The MP3 player is going mobile as a British company is about to launch what it says is the first digital music player for cars.

Hoping to follow in the footsteps of the popular Rio portable MP3 player, a British company is about to launch what it says is the first digital music player for the car.

MP3 (MPEG-3) is a digital audio format which allows consumers to download near-CD quality music from their PCs. Users can pick from an almost unlimited supply of legitimate and pirated music titles. Rio, manufactured by Diamond Multimedia, is a portable and relatively inexpensive MP3 player.

Diamond said recently it has already shipped over 100,000 units, since its launch late last year, despite a messy legal battle with the recording industry, which was seeking an injunction against Rio's distribution until better safeguards against piracy were in place.

Empeg has started production on Empeg Car, according to the company's Web site.
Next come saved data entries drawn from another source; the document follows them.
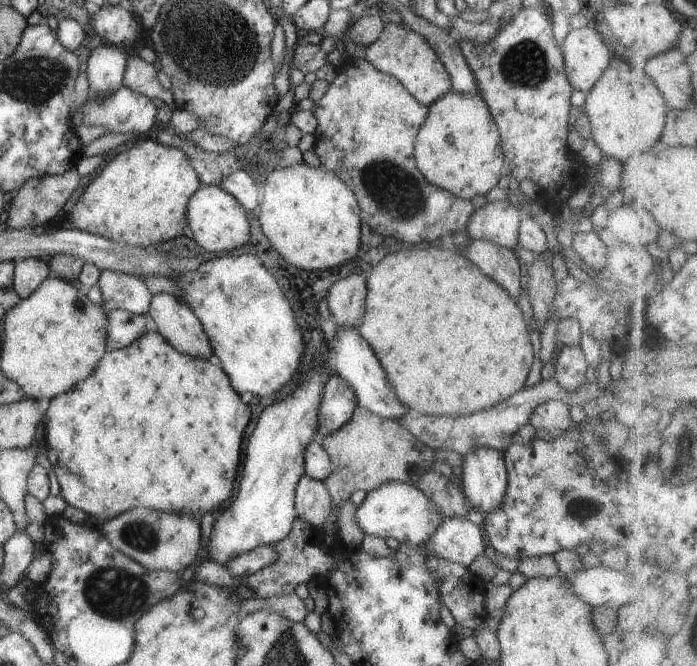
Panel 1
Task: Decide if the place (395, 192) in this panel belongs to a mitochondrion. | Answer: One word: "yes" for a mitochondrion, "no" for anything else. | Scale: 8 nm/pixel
yes

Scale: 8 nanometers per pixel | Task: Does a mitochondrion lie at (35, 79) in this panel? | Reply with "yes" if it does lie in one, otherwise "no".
yes

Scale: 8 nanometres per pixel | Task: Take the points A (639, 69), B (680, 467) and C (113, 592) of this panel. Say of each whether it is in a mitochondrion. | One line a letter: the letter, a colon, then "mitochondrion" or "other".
A: other
B: mitochondrion
C: mitochondrion

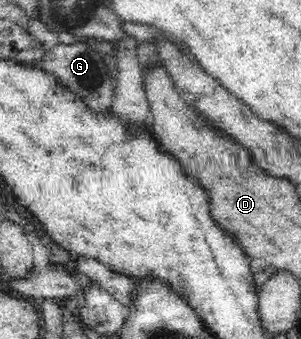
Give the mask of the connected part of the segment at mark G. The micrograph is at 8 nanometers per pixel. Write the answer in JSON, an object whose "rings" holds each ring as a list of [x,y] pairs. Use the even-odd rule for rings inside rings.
{"rings":[[[80,39],[80,42],[75,44],[53,45],[45,50],[38,67],[53,74],[61,84],[69,87],[74,93],[78,93],[78,96],[93,112],[112,112],[111,100],[113,100],[115,80],[109,74],[109,67],[101,55],[95,48],[91,48],[87,40]]]}

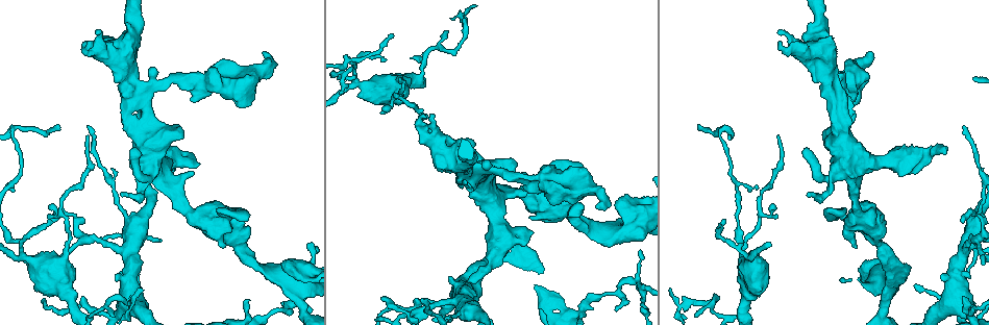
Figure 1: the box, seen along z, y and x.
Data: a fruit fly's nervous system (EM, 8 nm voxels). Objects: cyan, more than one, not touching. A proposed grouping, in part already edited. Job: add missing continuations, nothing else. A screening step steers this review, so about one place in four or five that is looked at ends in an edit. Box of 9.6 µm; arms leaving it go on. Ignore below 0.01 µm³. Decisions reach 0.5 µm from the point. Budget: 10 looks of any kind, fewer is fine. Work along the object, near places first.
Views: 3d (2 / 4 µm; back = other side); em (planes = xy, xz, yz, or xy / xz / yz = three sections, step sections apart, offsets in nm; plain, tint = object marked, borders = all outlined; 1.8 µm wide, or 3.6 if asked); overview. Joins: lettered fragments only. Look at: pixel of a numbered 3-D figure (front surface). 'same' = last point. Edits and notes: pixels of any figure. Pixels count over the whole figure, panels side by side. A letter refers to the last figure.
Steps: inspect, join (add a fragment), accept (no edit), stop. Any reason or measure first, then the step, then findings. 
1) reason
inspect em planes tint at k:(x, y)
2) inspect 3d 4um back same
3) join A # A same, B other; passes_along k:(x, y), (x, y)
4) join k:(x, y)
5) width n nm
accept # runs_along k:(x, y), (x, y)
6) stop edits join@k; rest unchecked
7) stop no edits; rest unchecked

an open end
inspect em 3.6um xz step 4 tint at 1:(945, 154)

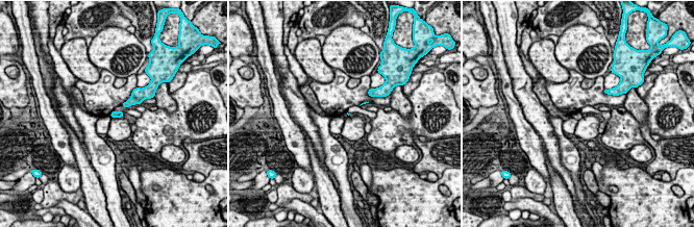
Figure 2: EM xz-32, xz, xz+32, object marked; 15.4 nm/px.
another direction
inspect em 3.6um planes borders same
Empeg Car, which runs on the Linux operating system, is powered by a 200-MHz StrongARM processor.

The removable stereo unit includes an FM radio receiver, and 2.1GB capacity to store up to 35 hours of music. Users download MP3 files from the PC to the stereo unit via the USB or serial port.

Empeg will begin shipping in late March. The Empeg Car Player with display, car mount, remote control, cables, and Windows-based software to download music titles will start at $999 for the 2.1GB version. The company is offering larger capacity models and other display colors.

"The initial design is to go in your car, but you can use it at home, on a boat...almost anywhere," according to the Empeg Web site.